ECOWAS consists of 15 member countries—Benin, Burkina Faso, Cabo Verde, Côte d’Ivoire, Gambia, Ghana, Guinea, Guinea Bissau, Mali, Liberia, Niger, Nigeria, Senegal, Sierra Leone, and Togo. The World Bank classifies 15 member states as low and middle-income and four as fragile countries.
Infrastructure gaps of ECOWAS economies vary widely. For example, Nigeria, which has the biggest economy in Africa, has an infrastructure investment gap of $221 billion, equivalent to 51 percent of GDP. In contrast, Cote d’Ivoire’s infrastructure investment gap stands at $14 billion, equal to 23 percent of its GDP.
The region has suffered from underdeveloped transport infrastructure and poor physical and digital connectivity, hindering intra-regional trade, and constraining economic growth. The strategy document, ECOWAS 2050 Vision, outlines the region’s goals of building an integrated community in a prosperous region with strong institutions and working towards inclusive and sustainable development through the establishment of free trade, a common market, and infrastructure development. In this context, the ECOWAS Commission has identified PPPs as a means to close the infrastructure gap and kickstart social and economic development.
The ECOWAS Commission requested World Bank support to assess regional infrastructure priorities and harmonize the PPP framework. Through a standardized diagnostic on infrastructure connectivity constraints, the World Bank’s Infrastructure Sector Assessment Program concluded that many ECOWAS countries lack fully operational legal and institutional frameworks to support PPPs. These shortcomings are accentuated by poor coordination at the regional level.
To address these limitations, PPIAF supported ECOW-AS in reviewing gaps in existing country members’ regulations and in successfully developing a comprehensive regional PPP framework. This is a critical first step in enabling inter-country projects to be financed by the private sector, in line with the PPIAF objective to accelerate PPI program development as outlined within the second pillar of PPIAF’s 2023–2027 Renew Strategy.
The PPIAF activity consisted of reviewing gaps in existing PPP laws and regulations at both the regional and national levels, which revealed the need for harmonization of member country frameworks, especially in regard to the fiscal management of PPPs. PPIAF also supported the establishment of the roles and responsibilities for preparing and implementing regional PPP projects to further improve coordination between member countries. Additionally, to build the capacity of PPP practitioners, PPIAF provided PPP certification training to officials from the ECOWAS Commission, its agencies, and member states.
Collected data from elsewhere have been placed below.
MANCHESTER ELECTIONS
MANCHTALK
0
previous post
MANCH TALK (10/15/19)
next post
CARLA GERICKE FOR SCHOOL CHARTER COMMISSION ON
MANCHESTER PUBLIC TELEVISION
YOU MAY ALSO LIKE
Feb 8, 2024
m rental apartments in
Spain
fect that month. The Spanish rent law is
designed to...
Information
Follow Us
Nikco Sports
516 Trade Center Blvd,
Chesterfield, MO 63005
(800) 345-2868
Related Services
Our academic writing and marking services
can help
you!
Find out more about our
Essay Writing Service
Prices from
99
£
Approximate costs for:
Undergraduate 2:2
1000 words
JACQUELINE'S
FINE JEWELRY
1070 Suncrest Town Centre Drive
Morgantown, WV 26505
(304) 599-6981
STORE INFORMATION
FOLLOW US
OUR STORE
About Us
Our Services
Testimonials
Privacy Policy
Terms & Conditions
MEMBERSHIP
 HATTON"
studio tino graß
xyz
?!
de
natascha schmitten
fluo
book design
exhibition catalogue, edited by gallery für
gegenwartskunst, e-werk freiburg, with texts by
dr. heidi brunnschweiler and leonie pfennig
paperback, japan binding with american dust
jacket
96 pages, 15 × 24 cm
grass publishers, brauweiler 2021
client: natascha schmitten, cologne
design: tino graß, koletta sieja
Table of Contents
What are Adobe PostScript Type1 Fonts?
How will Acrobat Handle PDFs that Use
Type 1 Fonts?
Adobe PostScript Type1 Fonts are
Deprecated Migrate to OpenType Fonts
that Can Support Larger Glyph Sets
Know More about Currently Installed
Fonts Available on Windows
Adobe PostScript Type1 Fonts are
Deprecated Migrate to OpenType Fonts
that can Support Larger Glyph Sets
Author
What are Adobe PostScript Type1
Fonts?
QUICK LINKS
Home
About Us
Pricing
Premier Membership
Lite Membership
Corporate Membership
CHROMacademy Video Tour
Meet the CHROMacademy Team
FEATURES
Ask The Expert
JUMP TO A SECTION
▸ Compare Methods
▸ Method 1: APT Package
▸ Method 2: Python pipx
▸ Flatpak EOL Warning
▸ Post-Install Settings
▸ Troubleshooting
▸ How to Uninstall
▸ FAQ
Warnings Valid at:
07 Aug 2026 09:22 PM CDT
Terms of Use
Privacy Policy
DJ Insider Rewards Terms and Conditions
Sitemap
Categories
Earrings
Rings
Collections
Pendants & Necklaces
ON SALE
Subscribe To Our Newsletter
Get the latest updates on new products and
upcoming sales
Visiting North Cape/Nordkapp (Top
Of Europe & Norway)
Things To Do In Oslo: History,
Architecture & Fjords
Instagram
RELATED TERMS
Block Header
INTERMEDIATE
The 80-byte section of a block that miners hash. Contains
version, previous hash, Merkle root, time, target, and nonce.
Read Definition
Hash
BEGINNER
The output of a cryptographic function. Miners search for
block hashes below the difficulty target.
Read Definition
ECOWAS’s Commission is strongly committed to support countries in the adoption of PPIAF’s recommendations to improve and harmonize member countries’ legal and institutional frameworks in line with ECOW-AS’ regional policy and guidelines. ECOWAS country members approved the framework in September 2021. The framework was presented to the ECOWAS Parliament, Council, and heads of state, who approved resolutions on regional PPPs and associated guidelines in December 2021. This new regional framework will facilitate delivering infrastructure and public services in the ECOWAS region, in turn contributing to growth and development in all member states.